[[ Data to process open ]]

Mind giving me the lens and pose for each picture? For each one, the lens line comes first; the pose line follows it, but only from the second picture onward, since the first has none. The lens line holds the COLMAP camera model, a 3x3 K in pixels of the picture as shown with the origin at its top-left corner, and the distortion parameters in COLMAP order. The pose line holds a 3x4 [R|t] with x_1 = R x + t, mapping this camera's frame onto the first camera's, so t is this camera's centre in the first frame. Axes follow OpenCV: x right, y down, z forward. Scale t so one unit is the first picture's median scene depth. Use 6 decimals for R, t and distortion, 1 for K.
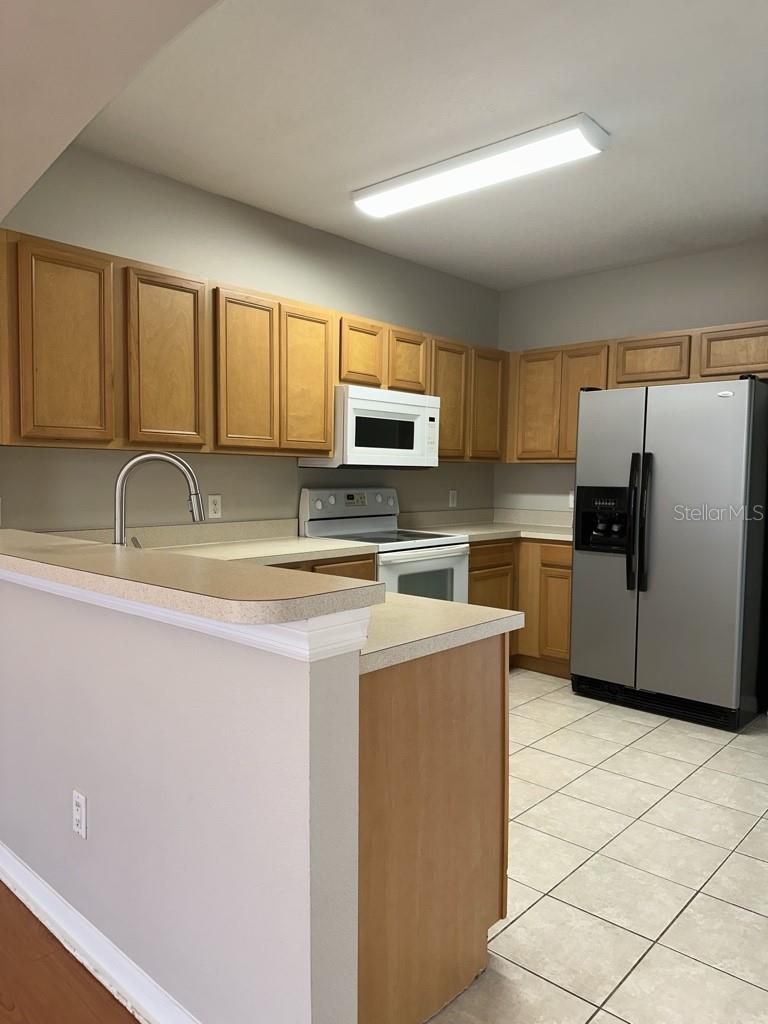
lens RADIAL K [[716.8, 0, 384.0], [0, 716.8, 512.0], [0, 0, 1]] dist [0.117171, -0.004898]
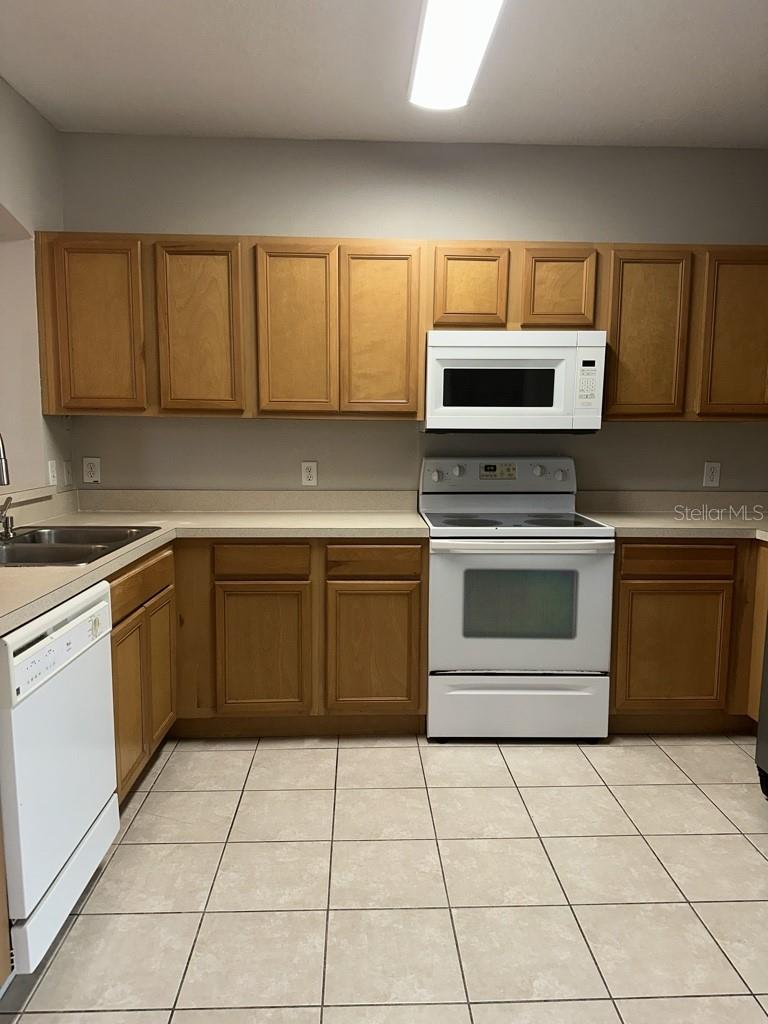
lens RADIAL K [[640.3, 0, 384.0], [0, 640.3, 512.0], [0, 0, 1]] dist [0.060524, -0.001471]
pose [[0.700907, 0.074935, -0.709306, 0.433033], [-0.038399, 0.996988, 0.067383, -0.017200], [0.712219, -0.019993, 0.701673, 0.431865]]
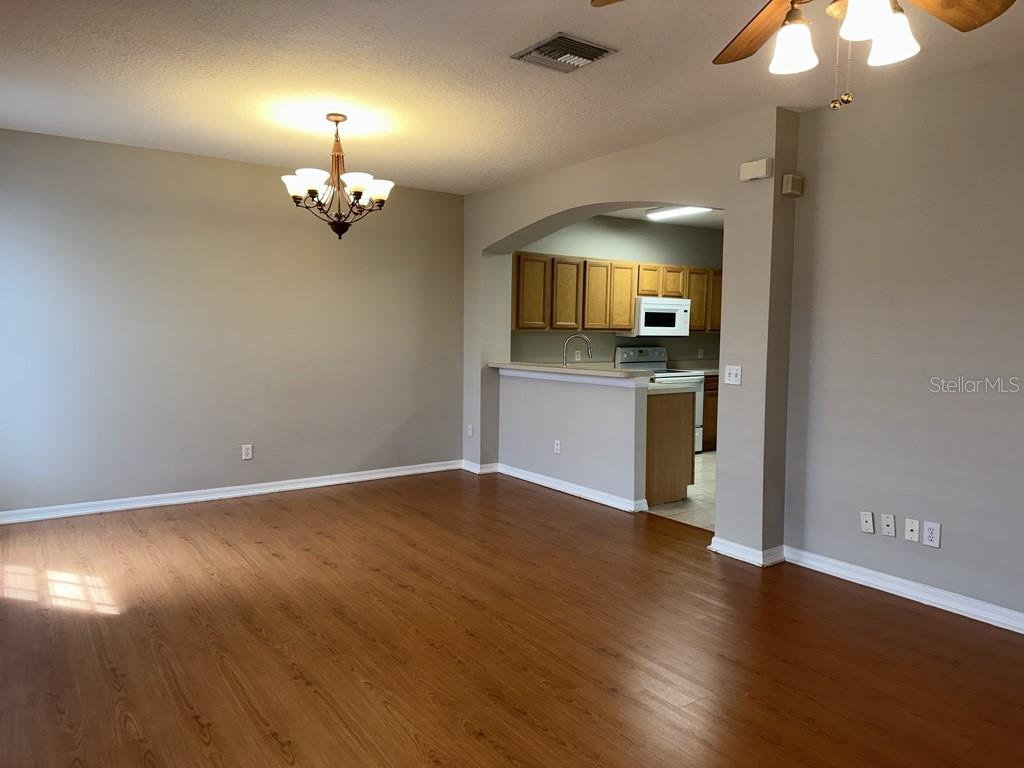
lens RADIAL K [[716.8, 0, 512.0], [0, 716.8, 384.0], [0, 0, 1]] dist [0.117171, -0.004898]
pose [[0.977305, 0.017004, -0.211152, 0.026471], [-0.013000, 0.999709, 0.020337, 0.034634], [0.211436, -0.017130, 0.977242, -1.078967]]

[[ Data to process closed ]]

All of the material above is to be copied exactly, with no pictures.

Mind giving me the lens and pose for each picture? For each one, the lens line comes first; the pose line follows it, but only from the second picture onward, since the first has none. The lens line holds the COLMAP camera model, a 3x3 K in pixels of the picture as shown with the origin at its top-left corner, and the distortion parameters in COLMAP order. The pose line holds a 3x4 [R|t] with x_1 = R x + t, mapping this camera's frame onto the first camera's, so t is this camera's centre in the first frame. Axes follow OpenCV: x right, y down, z forward. Scale t so one unit is the first picture's median scene depth. Use 6 decimals for R, t and distortion, 1 for K.
lens RADIAL K [[716.8, 0, 384.0], [0, 716.8, 512.0], [0, 0, 1]] dist [0.117171, -0.004898]
lens RADIAL K [[640.3, 0, 384.0], [0, 640.3, 512.0], [0, 0, 1]] dist [0.060524, -0.001471]
pose [[0.700907, 0.074935, -0.709306, 0.433033], [-0.038399, 0.996988, 0.067383, -0.017200], [0.712219, -0.019993, 0.701673, 0.431865]]
lens RADIAL K [[716.8, 0, 512.0], [0, 716.8, 384.0], [0, 0, 1]] dist [0.117171, -0.004898]
pose [[0.977305, 0.017004, -0.211152, 0.026471], [-0.013000, 0.999709, 0.020337, 0.034634], [0.211436, -0.017130, 0.977242, -1.078967]]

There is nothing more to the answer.